Seafarer allowed to initiate action for total, permanent disability benefits

In the case of C.F. Sharp Crew Management, Inc. v. Taok (G.R. No. 193679, July 18, 2012), the Court specified the instances when a seafarer may be allowed to initiate an action for total and permanent disability benefits, to wit:

(a) The company-designated physician failed to issue a declaration as to his fitness to engage in sea duty or disability even after the lapse of the 120-day period and there is no indication that further medical treatment would address his temporary total disability, hence, justify an extension of the period to 240 days; 

(b) 240 days had lapsed without any certification issued by the company designated physician; 

(c) The company-designated physician declared that he is fit for sea duty within the 120-day or 240-day period, as the case may be, but his physician of choice and the doctor chosen under Section 20-B(3) of the POEA-SEC are of a contrary opinion; 

(d) The company-designated physician acknowledged that he is partially permanently disabled but other doctors whom he consulted, on his own and jointly with his employer, believed that his disability is not only permanent but total as well; 

(e) The company-designated physician recognized that he is totally and permanently disabled but there is a dispute on the disability grading; 

(f) The company-designated physician determined that his medical condition is not compensable or work-related under the POEA-SEC but his doctor-of-choice and the third doctor selected under Section 20-B(3) of the POEA-SEC found otherwise and declared him unfit to work; 

(g) The company-designated physician declared him totally and permanently disabled but the employer refuses to pay him the corresponding benefits; and 

(h) The company-designated physician declared him partially and permanently disabled within the 120-day or 240-day period but he remains incapacitated to perform his usual sea duties after the lapse of said periods.

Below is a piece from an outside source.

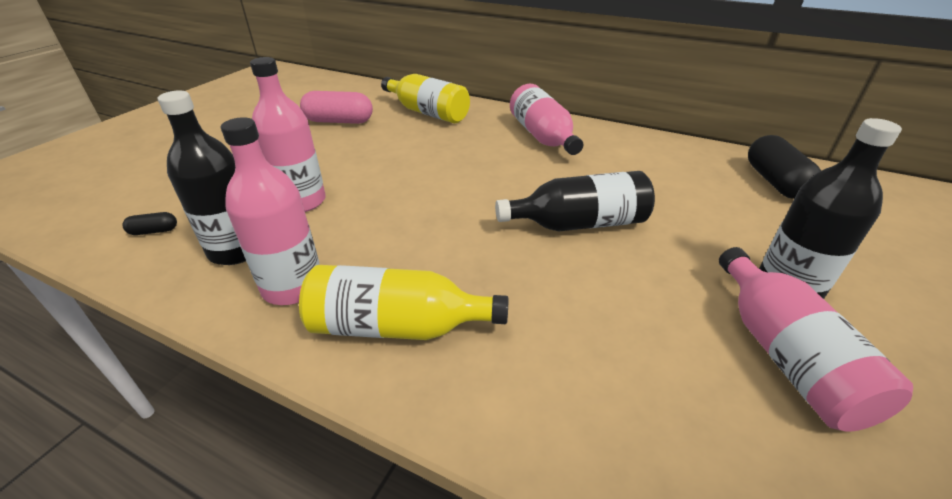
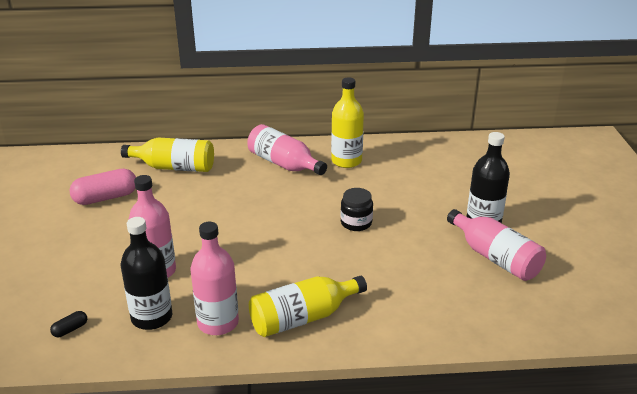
camera: 30 degrees left, 5 degrees down
black bottle [495,171,655,231] -> black jar [341,188,373,231]
black capsule [748,135,821,199] -> none
none -> yellow bottle [331,77,364,168]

It is the company-designated physician who is entrusted with the task of assessing the seaman's disability, whether total or partial, due to either injury or illness, during the term of the latter's employment (Coastal Safeway Marine Services, Inc. v. Esguerra, 671 Phil. 56, 65-66 (2011); German Marine Agencies, Inc. v. National Labor Relations Commission, 403 Phil. 572, 588 [2001]). Indeed, the seafarer has the right to seek the opinion of other doctors under Section 20-B(3) of the POEA-SEC but this is on the presumption that the company-designated physician had already issued a final certification as to his fitness or disability and he disagreed with it.